Fat Shaming and Body Positivity
Agreed, you can't really help your weight. I'm not exactly "large", but I definitely feel it after past experiences.
I probably could have worded that a bit better. I just meant that it's hard to drop weight at a steady pace that feels good. I think it took me two or three weeks to drop just ten pounds before, and it came back like a boomerang. maybe im just doing everything wrong
I feel like there are a lot of better things to be worry about that aren’t your weight. But due to social standards and criticism, people feel insecure about it.
I think it's ok to be large but I don't like hearing "there's nothing I can do" cuz anyone can lose weight it just takes commitment
as a kid,i got body shamed A LOT, and personally,i hated it.
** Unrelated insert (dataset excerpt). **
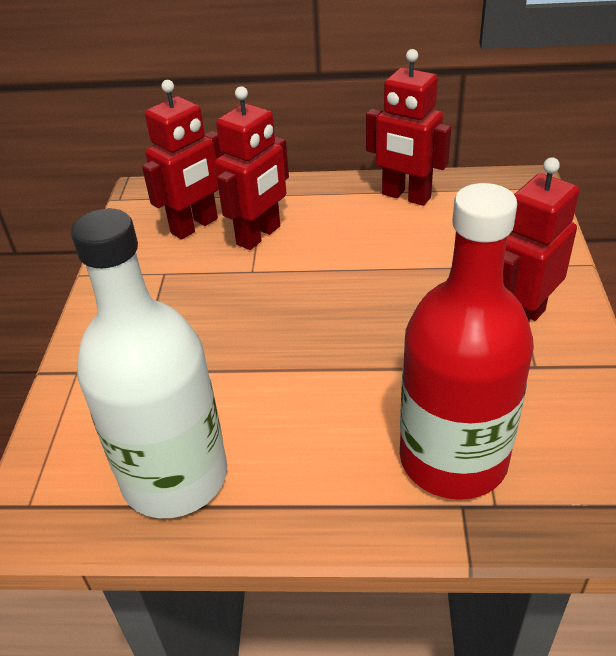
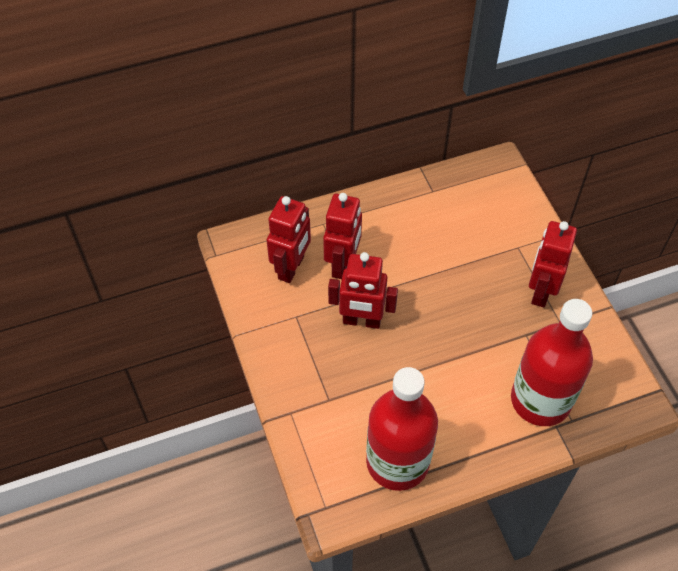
camera: 25 degrees left, 15 degrees up
white bottle [71,208,227,518] -> red bottle [366,367,438,491]
red robot [366,49,451,206] -> red robot moved to [328,252,398,329]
i am not exactly "large",but fam relatives,my so called "friends" and other ppl still say rlly bad things
now i have low self esteem.
I have the opposite criticism. I am super skinny and my friends and family always point that out or make jokes. I eat as much as possible sometimes even home lunch and school lunch, yet I was always skinny, primarily because of the fact that I was doing competitive swimming. I quit competitive swimming and started working out and doing karate to decrease the amount of calories I spend and to look better. I eat like oats and chicken almost everyday with some extra food my mom gives to stay healthy. I think I'm doing better now because I'm 140 and more stronger but I'm tall l, almost 6 foot and I used to be underweight, so I could be better, but I have the confidence to walk outside and be good looking instead of being seen as a tall and skinny stick.